Resource of the Week: Looking for a simple overview of the complex civil war in Syria? This radio interview is a great primer.

In the Central African Republic, the country may not be prepared for elections scheduled for October 18. Chad is being accused of committing atrocities against civilians in CAR, including border killings.

In Iraq, the conflict continues to affect civilians, with over 1,300 killed last month alone. Across the Middle East and North Africa, 13 million children are out of school, threatening to create a “lost generation.” Reports that ISIS used mustard gas in Iraq have been confirmed.

In Israel and Palestine, a new UN report warns that Gaza could become “uninhabitable” by 2020 if current economic trends continue.

In Libya, a report has found that cluster bombs (a destructive and indiscriminate weapon that has been banned) has been used there and in Syria, Ukraine, Yemen, and Sudan. Officials remain optimistic about peace talks to end the conflict, hoping they will come to a resolution by September 20. The government has added Yemenis, Iranians, and Pakistanis to the list of nationalities barred from entering the country in attempt to stem the flow of foreign fighters entering the country.

In Pakistan, reports that the military has killed a top insurgent leader.

In Myanmar, the president is pushing for a ceasefire deal to be reached ahead of November’s elections. Muslims have been banned from running in the upcoming elections and Rohingya Muslims will not be allowed to vote.

In Nigeria, the military has re-captured a key town from Boko Haram. Boko Haram killed 26 in Borno state. Attacks by Boko Haram have forced over 2.1 million Nigerians to flee the country.

In Somalia, Al Shabaab has claimed control over two towns in southern Somalia following an attack on an African Union base in the region. The country’s foreign minister expressed a need for more support for it’s army to fight Islamists. The US has re-opened it’s diplomatic mission to Somalia, although it will be based out of Kenya.

In South Sudan, efforts begin to implement the ceasefire deal, and the country is asking for international monitors to observe the ceasefire.

In Sudan, Human Rights Watch has accused the government of committing crimes against humanity in the western region of Darfur over the past year and a half.

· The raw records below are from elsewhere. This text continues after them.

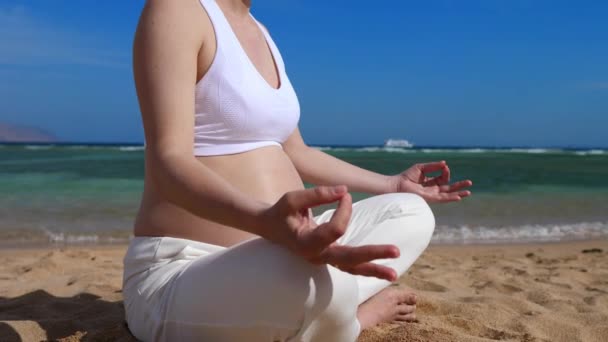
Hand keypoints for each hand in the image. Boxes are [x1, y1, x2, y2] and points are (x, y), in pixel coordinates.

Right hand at [260, 185, 399, 280]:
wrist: (270, 227)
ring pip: (351, 268)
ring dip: (374, 269)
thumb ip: (318, 194)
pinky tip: (384, 270)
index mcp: (305, 244)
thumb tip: (344, 190)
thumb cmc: (281, 211)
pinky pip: (350, 265)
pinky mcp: (329, 257)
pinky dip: (366, 267)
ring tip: (395, 275)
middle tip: (396, 251)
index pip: (335, 230)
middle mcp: (316, 256)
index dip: (344, 210)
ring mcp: (323, 259)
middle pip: (348, 258)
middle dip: (373, 254)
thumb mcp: (293, 198)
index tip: (344, 195)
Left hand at [389, 161, 472, 202]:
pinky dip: (450, 197)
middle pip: (449, 188)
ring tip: (468, 192)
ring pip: (448, 195)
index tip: (444, 166)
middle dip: (459, 186)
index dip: (446, 172)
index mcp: (431, 183)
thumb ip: (433, 166)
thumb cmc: (407, 176)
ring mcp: (432, 195)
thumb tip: (445, 164)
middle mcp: (432, 190)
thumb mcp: (422, 168)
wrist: (397, 185)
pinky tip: (458, 196)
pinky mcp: (429, 199)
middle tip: (469, 183)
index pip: (443, 178)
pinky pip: (442, 199)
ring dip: (458, 193)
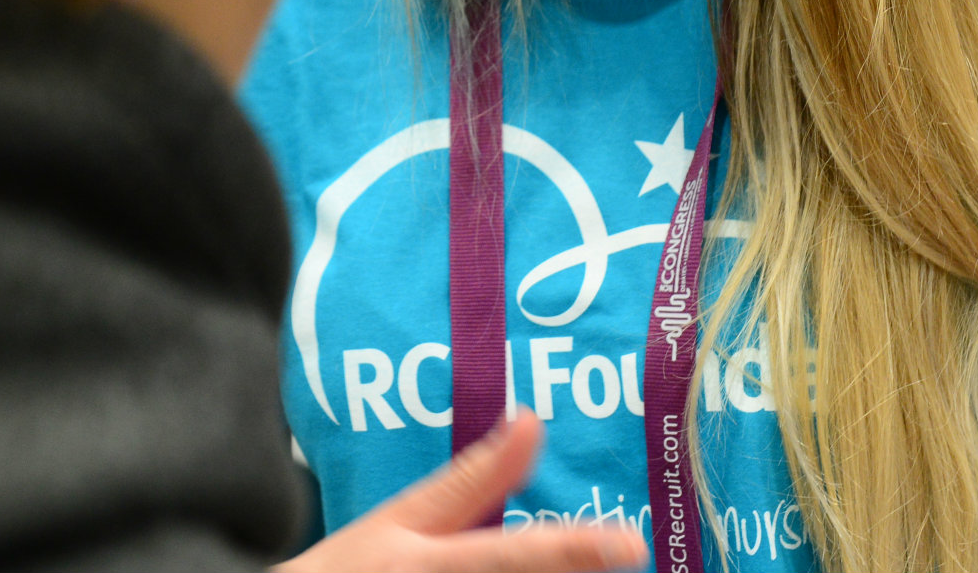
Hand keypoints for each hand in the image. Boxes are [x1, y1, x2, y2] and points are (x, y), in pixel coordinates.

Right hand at [278, 412, 646, 572]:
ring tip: (587, 564)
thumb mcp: (401, 520)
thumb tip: (531, 420)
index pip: (512, 555)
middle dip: (570, 565)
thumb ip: (472, 479)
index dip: (573, 550)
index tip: (631, 544)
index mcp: (428, 560)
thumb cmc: (346, 569)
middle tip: (623, 549)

In Syria, the US is planning to overhaul it’s efforts to train moderate rebels. ISIS has destroyed more ancient sites in Palmyra. The UK completed it’s first drone strike in Syria which killed 3 members of ISIS, two of which were Britons. France is also considering airstrikes against ISIS. Russia is reportedly sending equipment, and possibly troops, to fight on behalf of the Syrian government. Both ISIS and the Syrian government are using water as a weapon, cutting off supplies in contested cities. Efforts to come to a diplomatic solutions in Syria stall over the future of President Assad. This week saw mass coverage of the refugee crisis in Europe. A large proportion of migrants making the journey are from Syria.

In Tajikistan, clashes have killed 22 people, which is being blamed on “terrorists.”

In Yemen, ISIS bombed a mosque in the country’s capital, killing 20. Two Red Cross aid workers were also killed last week. Aid agencies are warning that Yemen could become a humanitarian disaster, with half a million children at risk of severe malnutrition. The opening of a new front in the conflict threatens to expand it’s impact.